Dessa forma, tendo em vista a ausência de quorum para decisão do assunto, foi convocado o Superintendente Geral, Roberto Tadeu Antunes Fernandes, designado Diretor-Substituto através da Portaria/CVM/PTE/nº 101/06, de acordo com o Decreto n.º 4.933/03 e com a Portaria do Ministério da Fazenda nº 34/06.

Trata-se de recurso interposto por Igor Cheng (Cheng Tsau Shun) em face de decisão do Conselho de Administração da Bovespa, que concluiu pela improcedência de reclamação por ele apresentada ao Fundo de Garantia da Bovespa.
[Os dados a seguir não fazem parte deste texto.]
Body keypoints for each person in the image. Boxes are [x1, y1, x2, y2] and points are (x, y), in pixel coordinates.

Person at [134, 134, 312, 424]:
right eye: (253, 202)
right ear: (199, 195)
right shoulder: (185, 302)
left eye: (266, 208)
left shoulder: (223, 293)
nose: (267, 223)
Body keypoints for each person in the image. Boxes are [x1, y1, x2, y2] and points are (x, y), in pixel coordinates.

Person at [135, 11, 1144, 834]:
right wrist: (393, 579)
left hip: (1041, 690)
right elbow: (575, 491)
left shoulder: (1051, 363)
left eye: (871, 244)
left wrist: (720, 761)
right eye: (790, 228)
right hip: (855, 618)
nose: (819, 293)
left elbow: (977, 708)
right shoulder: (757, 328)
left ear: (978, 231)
Tal improcedência foi determinada não apenas pelo acolhimento da preliminar de intempestividade, mas também, quanto ao mérito, pela ausência de pressupostos que pudessem ensejar o enquadramento da reclamação em qualquer das hipóteses de que trata o art. 40 do Regulamento Anexo à Resolução CMN nº 2.690/00, pois não restou comprovado que o cadastramento do Recorrente e a transferência das ações de sua titularidade tenham sido levadas a efeito pela Orbival CCVM Ltda. com base em documentação falsa.

O Relator explicou que a BOVESPA considerou intempestiva a reclamação uma vez que os fatos que lhe deram causa ocorreram em 22 de agosto e 10 de setembro de 2002, não havendo razão para justificar a sua formulação em 08 de dezembro de 2004, já que os Avisos/Extratos de Movimentação foram enviados pelo Banco Itaú S.A. e pela CBLC, ainda em 2002, para o endereço fornecido pelo próprio Reclamante.

O Recorrente argumentou que somente teve conhecimento da alegada negociação fraudulenta de suas ações em 23.06.04, quando retornou ao Brasil, após cinco anos de permanência em seu país de origem. Para o Relator, esse argumento não merece acolhida, já que a mudança de domicílio sem a adoção de providências que assegurassem o adequado e tempestivo acesso à sua carteira de investimentos não pode ser considerado como fato impeditivo ao conhecimento oportuno.

Dessa forma, acompanhando o voto apresentado pelo Relator, o Colegiado acolheu a presente preliminar da Bovespa, reconhecendo-se a prescrição da via administrativa ao Recorrente, relativamente aos fatos em questão.